Write the records out exactly as shown. No pictures.
------------------------------------------------------------------------
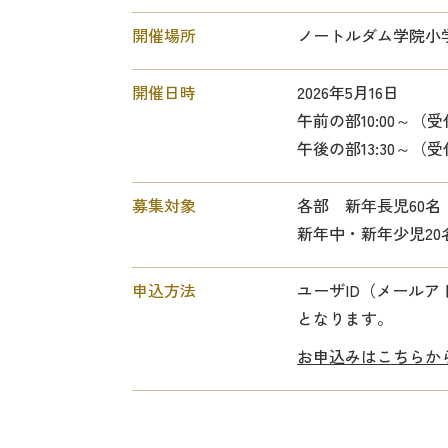
開催場所
ノートルダム学院小
開催日時
2026年5月16日
午前の部10:00～（受付
午後の部13:30～（受付
募集対象
各部 新年長児60
新年中・新年少児20
申込方法
ユーザID（メール
となります。
お申込みはこちらか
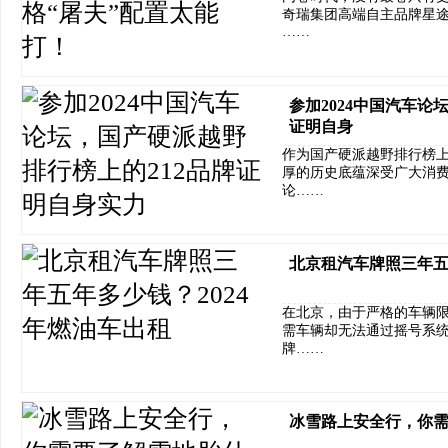
奇瑞集团高端自主品牌星
……
参加2024中国汽车论
证明自身
作为国产硬派越野排行榜上
厚的历史底蕴深受广大消费
论……
北京租汽车牌照三年五
在北京，由于严格的车辆
需车辆却无法通过摇号系
牌……
冰雪路上安全行，你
------------------------------------------------------------------------
Written solution -
開催場所
ノートルダム学院小
開催日時
2026年5月16日
午前の部10:00～（受付
午後の部13:30～（受付
募集対象
各部 新年長児60
新年中・新年少児20
申込方法
ユーザID（メール
となります。
お申込みはこちらか
奇瑞集团高端自主品牌星
……
参加2024中国汽车论
证明自身
作为国产硬派越野排行榜上
厚的历史底蕴深受广大消费
论……
北京租汽车牌照三年五
在北京，由于严格的车辆
需车辆却无法通过摇号系
牌……
冰雪路上安全行，你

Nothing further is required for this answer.